The provider tax regulation is likely to be just one of multiple changes that will reduce federal support for Medi-Cal during the Trump era. An earlier version of the OBBB would have penalized California for covering undocumented immigrants. Although that provision was removed at the behest of the Senate parliamentarian, it is likely that Congress and the Trump administration will try something similar in the future.
While California policymakers may be tempted to fight federal Medi-Cal cuts in the courts, a better option would be to rein in the program’s costs. This should be possible given the fact that per beneficiary Medi-Cal costs are higher than per capita healthcare spending in Japan, France, and Canada.

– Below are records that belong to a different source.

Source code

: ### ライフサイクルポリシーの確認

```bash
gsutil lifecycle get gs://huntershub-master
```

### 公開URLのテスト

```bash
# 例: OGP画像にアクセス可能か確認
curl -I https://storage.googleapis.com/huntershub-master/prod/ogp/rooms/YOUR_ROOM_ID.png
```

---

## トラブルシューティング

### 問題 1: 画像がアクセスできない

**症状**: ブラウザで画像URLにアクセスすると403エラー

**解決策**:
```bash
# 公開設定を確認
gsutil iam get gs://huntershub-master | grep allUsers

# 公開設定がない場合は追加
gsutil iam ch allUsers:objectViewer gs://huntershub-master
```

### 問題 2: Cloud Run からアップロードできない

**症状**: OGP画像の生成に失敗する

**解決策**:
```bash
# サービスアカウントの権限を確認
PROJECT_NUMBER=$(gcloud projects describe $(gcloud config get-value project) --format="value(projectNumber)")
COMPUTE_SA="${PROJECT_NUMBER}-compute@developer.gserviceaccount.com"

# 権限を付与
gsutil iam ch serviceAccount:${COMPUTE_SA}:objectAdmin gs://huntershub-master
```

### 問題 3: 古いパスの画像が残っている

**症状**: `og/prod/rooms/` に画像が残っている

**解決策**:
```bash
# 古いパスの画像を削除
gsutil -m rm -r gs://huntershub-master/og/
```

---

One step would be to deter unnecessary emergency room visits. The California Department of Health Care Access and Information found that Medi-Cal beneficiaries were about three times more likely to make avoidable ER visits than individuals with private insurance. While most privately insured patients are responsible for a sizable copayment when they visit the ER, Medi-Cal patients face no such disincentive. Federal regulations allow states to charge Medicaid patients an $8 copayment for non-emergency ER visits, and this ceiling may well rise during the Trump administration. California should start levying these copayments.
The state should also review its use of managed care providers. Connecticut found that these middlemen were not saving the state enough money to cover their administrative costs and profits. The Nutmeg State actually lowered its Medicaid costs by reverting to a traditional fee-for-service model. Perhaps California could follow this precedent.

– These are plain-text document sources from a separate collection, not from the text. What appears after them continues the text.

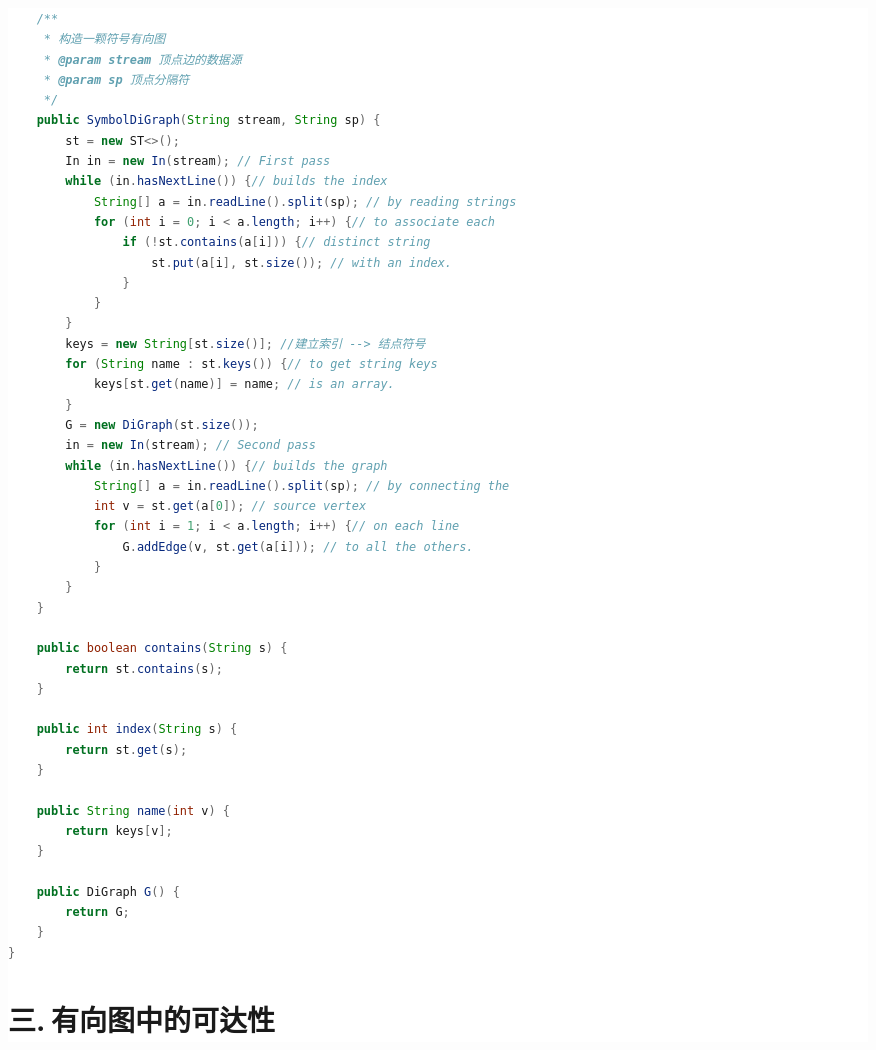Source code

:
 ```java
    /**
     * 构造一颗符号有向图
     * @param stream 顶点边的数据源
     * @param sp 顶点分隔符
     */
    public SymbolDiGraph(String stream, String sp) {
        st = new ST<>();
        In in = new In(stream); // First pass
        while (in.hasNextLine()) {// builds the index
            String[] a = in.readLine().split(sp); // by reading strings
            for (int i = 0; i < a.length; i++) {// to associate each
                if (!st.contains(a[i])) {// distinct string
                	st.put(a[i], st.size()); // with an index.
                }
            }
        }
        keys = new String[st.size()]; //建立索引 --> 结点符号
        for (String name : st.keys()) {// to get string keys
          	keys[st.get(name)] = name; // is an array.
        }
        G = new DiGraph(st.size());
        in = new In(stream); // Second pass
        while (in.hasNextLine()) {// builds the graph
            String[] a = in.readLine().split(sp); // by connecting the
            int v = st.get(a[0]); // source vertex
            for (int i = 1; i < a.length; i++) {// on each line
            	G.addEdge(v, st.get(a[i])); // to all the others.
            }
        }
    }

  	public boolean contains(String s) {
      	return st.contains(s);
    }

  	public int index(String s) {
      	return st.get(s);
    }

	public String name(int v) {
      	return keys[v];
    }

	public DiGraph G() {
      	return G;
    }
}
```



# 三. 有向图中的可达性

Finally, California needs to reconsider its aggressive rollout of Medi-Cal to the undocumented. As of March, 1.657 million individuals with “unsatisfactory immigration status” were on the program, not only driving up costs but also competing with legal beneficiaries for scarce provider resources.
While it would be wonderful to provide unlimited medical care to everyone in California, the state cannot afford to do so without massive federal assistance, and policymakers should expect that assistance to shrink during this administration.